Metoclopramide is an oral medication taken by patients to treat specific conditions of their intestines and stomach. Basically, it’s a short-term treatment for ongoing heartburn when standard drugs don’t work effectively. This medicine is also used by some diabetic patients if they have poor gastroparesis, and it works by blocking dopamine and speeding up the movement of upper intestines and stomach emptying. Sometimes, doctors prescribe Metoclopramide to prevent vomiting and nausea caused by radiation cancer treatments and chemotherapy.
How to Undergo This Treatment
You need to take Metoclopramide orally about 30 minutes before regular meals or at bedtime. Most patients use it 4 times a day, and their regular doses are based on basic factors, such as their medical conditions, body weight, etc. If heartburn happens only at certain times, doctors direct their patients to take only one dose to reduce their risk of having unwanted side effects. Besides, your treatment shouldn’t be longer than 12 weeks, because if Metoclopramide is taken in high doses or for a long period of time, you risk ending up with such withdrawal symptoms as headaches, dizziness and nervousness.
Potential Side Effects
There are specific negative symptoms caused by this medicine, including:
Unusual tiredness and drowsiness;
Difficulty sleeping and dizziness;
Headaches and agitation;
Diarrhea and allergies.
However, these side effects are mild and rare, but if any of them persist, you should call your doctor at once. Metoclopramide is associated with the following rare and severe side effects:
Mood and mental changes;
Muscle spasms and uncontrolled muscle movements;
Reduced sexual ability and abnormal breast milk production;
Inability to keep still or need to pace;
Swelling of feet and hands;
Tender or enlarged breasts;
Changes in menstruation in female patients;
Tremors and muscle stiffness;
Mask-like facial expressions;
Fever and increased sweating.
These symptoms often require immediate medical attention, so you should stop taking Metoclopramide and go to the hospital.

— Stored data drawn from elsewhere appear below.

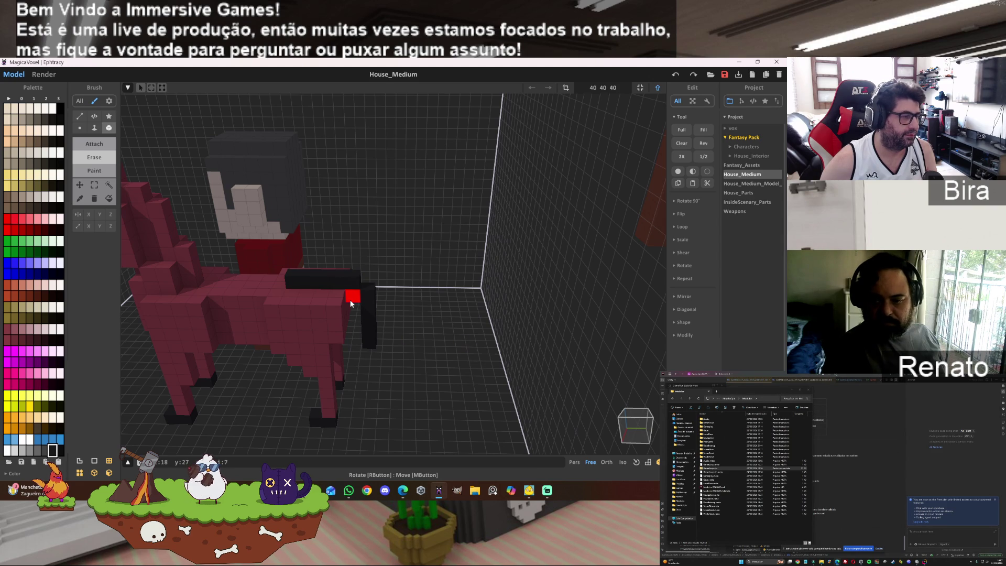
left_click(350, 300)
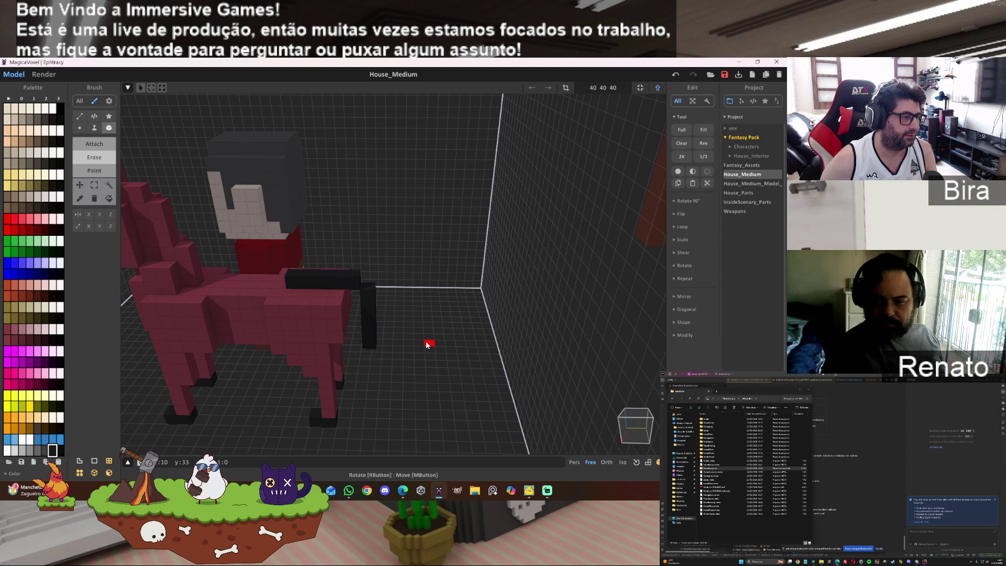
key("ctrl+z")
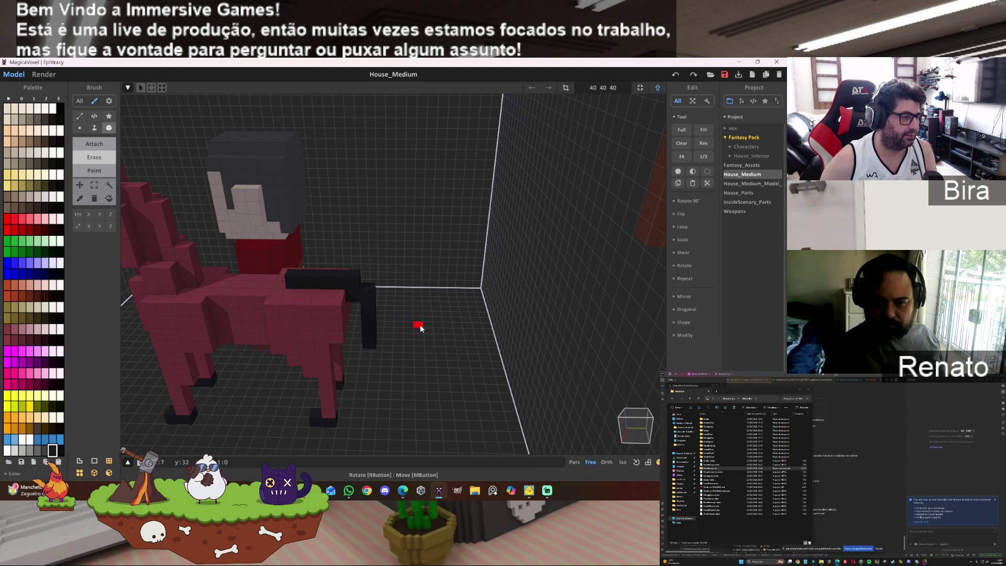
right_click_drag(418, 338, 466, 324)
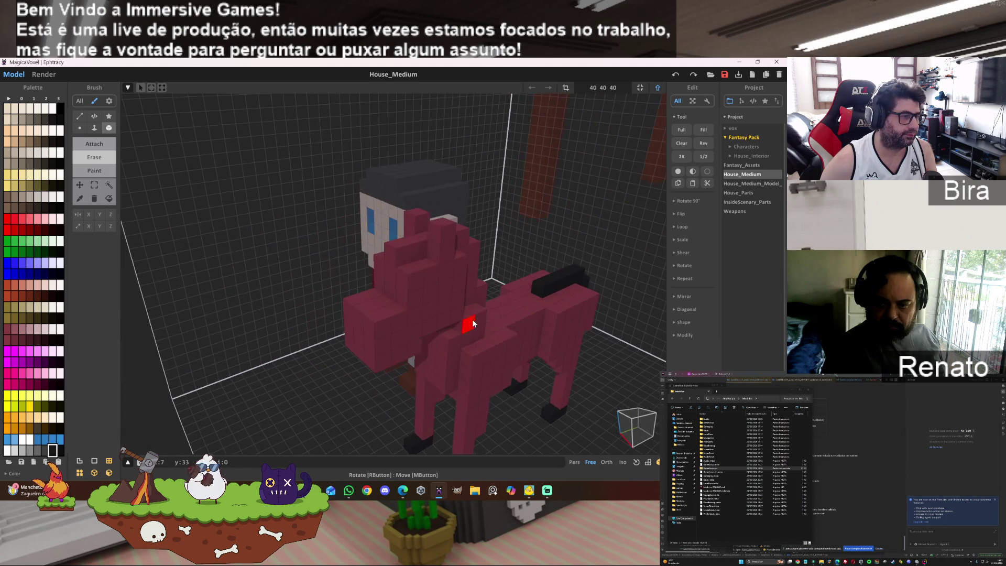
- Erase the top neck voxel and paint a black mane column down the neck
left_click(442, 225)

Before starting this therapy, you should inform doctors about any possible allergies to this drug, hypertension, diabetes, breast cancer, stomach bleeding, blockage in the intestines, kidney issues, mood and mental conditions, heart failure, liver diseases, seizures, blood enzyme ailments, etc. When taking Metoclopramide, you need to avoid drinking alcohol and control blood sugar levels. Older adults and children may be more sensitive to its side effects, especially muscle spasms and drowsiness.
Finally, Metoclopramide shouldn’t be taken with specific medications because of possible drug interactions. Don’t combine it with dopamine antagonists, tranquilizers, MAO inhibitors, anticholinergic pills, narcotic pain killers, antipsychotics and so on.